Technological change is perhaps the most important factor in changing competitive structure of markets and industries. It is fair to say that the pace of technological innovation is increasing. Technological change can be defined as the change in the combination of skills, knowledge, tools, equipment, machines and computers used to undertake tasks, which are essentially implemented to improve products or processes, gain competitiveness, maximise sales, market share and profits.
Jaguar Land Rover
In March 2008, after heavy losses under Ford ownership of approximately $600 million per year, Ford sold JLR to Tata Motors for just over £1 billion just a few months before a collapse in global demand in the int car market. Tata financed the takeover with $3 billion of long term loans. Tata had to refinance to keep JLR solvent after the 2008 financial crisis. In 2011, Tata announced a £5 billion five year investment programme in JLR - focused on new product development & new equipment at JLR three plants. In November 2011, JLR announced 1000 new jobs in Solihull by rising demand for 4x4s in Brazil, China, India, Russia. Soaring sales of Jaguar and Land Rover cars have helped Tata motors to a huge rise in profits (up 41% on 2010). JLR saw sales rise 37%, helped by selling 32 000 of its new Range Rover Evoque. China now overtakes the UK as JLRs biggest market, but are still based in the UK and use their British heritage as a unique selling point.

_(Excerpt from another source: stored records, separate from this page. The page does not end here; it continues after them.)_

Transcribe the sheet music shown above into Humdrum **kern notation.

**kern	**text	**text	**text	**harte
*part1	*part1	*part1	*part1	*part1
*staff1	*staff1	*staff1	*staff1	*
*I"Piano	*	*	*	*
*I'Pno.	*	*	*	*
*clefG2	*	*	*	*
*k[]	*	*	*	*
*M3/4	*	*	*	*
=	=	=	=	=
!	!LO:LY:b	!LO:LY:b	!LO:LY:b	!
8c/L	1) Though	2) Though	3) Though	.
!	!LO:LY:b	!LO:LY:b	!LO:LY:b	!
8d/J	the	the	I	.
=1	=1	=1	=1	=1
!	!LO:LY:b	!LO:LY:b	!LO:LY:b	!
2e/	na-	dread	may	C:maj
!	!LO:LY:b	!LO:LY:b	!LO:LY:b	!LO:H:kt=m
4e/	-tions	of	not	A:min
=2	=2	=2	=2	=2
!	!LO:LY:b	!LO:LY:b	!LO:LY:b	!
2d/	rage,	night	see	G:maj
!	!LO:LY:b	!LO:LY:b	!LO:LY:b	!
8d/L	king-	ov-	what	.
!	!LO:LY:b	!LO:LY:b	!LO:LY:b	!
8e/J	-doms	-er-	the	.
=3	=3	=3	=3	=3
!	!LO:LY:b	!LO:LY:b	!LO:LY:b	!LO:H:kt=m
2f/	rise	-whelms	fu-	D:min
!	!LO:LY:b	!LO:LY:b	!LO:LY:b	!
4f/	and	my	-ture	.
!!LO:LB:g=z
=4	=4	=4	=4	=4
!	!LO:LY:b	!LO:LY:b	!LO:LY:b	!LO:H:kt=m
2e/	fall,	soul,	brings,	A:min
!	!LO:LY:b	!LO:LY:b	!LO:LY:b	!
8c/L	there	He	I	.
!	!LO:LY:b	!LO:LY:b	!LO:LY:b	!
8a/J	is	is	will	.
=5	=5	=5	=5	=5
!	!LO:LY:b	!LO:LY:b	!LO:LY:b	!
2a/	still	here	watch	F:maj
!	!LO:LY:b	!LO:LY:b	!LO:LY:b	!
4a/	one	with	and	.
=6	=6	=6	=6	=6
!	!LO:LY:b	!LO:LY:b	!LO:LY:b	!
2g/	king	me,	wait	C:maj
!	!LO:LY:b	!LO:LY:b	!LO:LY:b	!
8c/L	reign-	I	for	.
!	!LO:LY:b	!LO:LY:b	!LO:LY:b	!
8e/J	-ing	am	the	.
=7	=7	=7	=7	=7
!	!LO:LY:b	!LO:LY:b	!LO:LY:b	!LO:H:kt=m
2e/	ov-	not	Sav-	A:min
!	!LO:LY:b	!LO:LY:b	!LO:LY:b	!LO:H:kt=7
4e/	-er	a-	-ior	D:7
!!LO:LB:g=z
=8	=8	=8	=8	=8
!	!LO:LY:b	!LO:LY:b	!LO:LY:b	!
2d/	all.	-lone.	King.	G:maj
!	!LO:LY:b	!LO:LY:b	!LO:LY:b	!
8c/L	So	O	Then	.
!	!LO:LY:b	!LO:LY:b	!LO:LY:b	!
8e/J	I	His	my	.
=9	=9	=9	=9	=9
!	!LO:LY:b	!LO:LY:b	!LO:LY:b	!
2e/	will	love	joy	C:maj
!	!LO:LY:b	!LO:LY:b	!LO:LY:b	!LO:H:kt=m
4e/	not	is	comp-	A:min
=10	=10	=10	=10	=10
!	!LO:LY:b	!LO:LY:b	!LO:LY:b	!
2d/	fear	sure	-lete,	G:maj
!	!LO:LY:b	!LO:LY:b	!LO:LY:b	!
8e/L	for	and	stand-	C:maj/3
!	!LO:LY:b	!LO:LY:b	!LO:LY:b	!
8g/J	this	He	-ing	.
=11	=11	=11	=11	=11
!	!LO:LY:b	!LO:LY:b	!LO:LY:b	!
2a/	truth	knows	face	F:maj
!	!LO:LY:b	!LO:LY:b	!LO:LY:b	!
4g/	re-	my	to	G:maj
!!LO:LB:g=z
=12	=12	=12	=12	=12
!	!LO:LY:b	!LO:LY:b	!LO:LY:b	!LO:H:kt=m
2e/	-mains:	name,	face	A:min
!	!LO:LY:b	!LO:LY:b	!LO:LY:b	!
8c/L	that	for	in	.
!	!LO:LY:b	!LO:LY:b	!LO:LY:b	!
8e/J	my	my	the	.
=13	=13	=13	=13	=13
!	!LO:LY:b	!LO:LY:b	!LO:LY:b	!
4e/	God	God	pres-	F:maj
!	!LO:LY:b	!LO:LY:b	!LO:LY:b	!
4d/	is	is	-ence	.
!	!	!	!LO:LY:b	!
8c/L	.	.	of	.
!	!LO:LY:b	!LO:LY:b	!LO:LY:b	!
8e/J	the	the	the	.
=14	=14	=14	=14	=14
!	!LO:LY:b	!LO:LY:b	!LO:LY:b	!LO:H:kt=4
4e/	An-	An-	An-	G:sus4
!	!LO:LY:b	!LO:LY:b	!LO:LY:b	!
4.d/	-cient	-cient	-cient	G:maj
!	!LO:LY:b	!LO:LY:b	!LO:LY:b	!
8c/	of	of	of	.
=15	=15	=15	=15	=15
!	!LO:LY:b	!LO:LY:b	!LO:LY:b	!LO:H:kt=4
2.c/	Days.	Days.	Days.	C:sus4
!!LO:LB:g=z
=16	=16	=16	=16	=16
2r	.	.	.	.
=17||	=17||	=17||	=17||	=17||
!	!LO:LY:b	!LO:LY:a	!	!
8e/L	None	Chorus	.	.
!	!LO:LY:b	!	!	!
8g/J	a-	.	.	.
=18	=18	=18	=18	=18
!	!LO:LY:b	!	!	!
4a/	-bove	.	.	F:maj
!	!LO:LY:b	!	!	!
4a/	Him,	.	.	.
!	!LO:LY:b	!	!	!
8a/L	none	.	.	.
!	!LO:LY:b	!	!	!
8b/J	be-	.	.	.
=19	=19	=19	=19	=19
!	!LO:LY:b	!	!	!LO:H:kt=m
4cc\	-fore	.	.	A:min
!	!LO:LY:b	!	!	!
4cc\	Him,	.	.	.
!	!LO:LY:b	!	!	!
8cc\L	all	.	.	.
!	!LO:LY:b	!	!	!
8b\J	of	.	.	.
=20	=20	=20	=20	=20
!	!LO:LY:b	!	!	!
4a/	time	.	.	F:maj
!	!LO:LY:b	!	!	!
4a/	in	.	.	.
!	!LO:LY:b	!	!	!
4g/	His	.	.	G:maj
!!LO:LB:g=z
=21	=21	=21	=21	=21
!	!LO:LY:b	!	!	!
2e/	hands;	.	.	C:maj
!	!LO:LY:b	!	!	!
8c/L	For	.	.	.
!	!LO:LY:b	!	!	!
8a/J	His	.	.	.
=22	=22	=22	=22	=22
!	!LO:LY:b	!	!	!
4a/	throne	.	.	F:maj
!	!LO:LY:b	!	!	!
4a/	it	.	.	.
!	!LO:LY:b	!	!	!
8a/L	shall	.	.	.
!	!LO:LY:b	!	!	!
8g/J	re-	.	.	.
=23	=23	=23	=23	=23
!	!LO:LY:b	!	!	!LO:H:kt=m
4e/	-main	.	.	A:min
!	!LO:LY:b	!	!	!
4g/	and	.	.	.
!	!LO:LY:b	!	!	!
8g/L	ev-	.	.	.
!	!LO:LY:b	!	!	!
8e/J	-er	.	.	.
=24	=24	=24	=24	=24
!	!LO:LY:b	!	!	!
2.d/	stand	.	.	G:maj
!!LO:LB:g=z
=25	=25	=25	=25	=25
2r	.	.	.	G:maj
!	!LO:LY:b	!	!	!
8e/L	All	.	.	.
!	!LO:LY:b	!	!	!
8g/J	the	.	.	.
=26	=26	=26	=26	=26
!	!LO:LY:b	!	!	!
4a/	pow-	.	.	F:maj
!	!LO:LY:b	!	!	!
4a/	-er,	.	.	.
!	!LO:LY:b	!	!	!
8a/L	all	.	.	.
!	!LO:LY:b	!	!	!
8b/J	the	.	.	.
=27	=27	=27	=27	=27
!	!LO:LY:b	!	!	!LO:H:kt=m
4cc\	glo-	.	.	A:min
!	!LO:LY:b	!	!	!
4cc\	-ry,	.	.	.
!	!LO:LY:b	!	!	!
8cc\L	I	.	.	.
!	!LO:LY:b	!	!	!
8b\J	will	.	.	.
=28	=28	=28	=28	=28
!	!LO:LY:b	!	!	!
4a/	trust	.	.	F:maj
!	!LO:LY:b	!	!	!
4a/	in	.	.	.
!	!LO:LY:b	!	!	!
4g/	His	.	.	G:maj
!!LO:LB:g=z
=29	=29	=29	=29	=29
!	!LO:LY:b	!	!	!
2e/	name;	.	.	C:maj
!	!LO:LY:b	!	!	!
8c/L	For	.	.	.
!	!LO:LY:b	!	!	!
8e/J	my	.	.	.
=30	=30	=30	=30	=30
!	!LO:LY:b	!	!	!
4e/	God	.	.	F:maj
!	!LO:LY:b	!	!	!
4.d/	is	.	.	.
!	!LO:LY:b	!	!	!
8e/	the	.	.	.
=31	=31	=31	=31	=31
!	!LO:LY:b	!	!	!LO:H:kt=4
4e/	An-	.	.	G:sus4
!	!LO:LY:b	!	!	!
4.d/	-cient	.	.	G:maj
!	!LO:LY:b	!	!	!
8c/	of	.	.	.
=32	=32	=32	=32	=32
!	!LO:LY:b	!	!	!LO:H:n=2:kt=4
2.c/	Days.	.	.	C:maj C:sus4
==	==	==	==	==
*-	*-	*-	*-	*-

Technological Change at JLR
In early September 2014, there was an announcement by the company to further expand the solihull plant. This reflects the growth of the company in recent years. One of the things underpinning this success in JLRs ability to utilise new technology. The Range Rover Evoque design is a good example of this:
Computer Aided Design (CAD)
Much of the design work for the Evoque was done using the 3D technology on a computer through the systems ‘computer aided design’ and ‘computer aided manufacture’ rather than producing a prototype and testing this.
The use of CAD allows JLR to create more radical, experimental designs and test their performance which improves their likelihood of appealing to more potential customers.
Being able to obtain a 3D visualisation enables the designers to alter the virtual car again without having to build a prototype.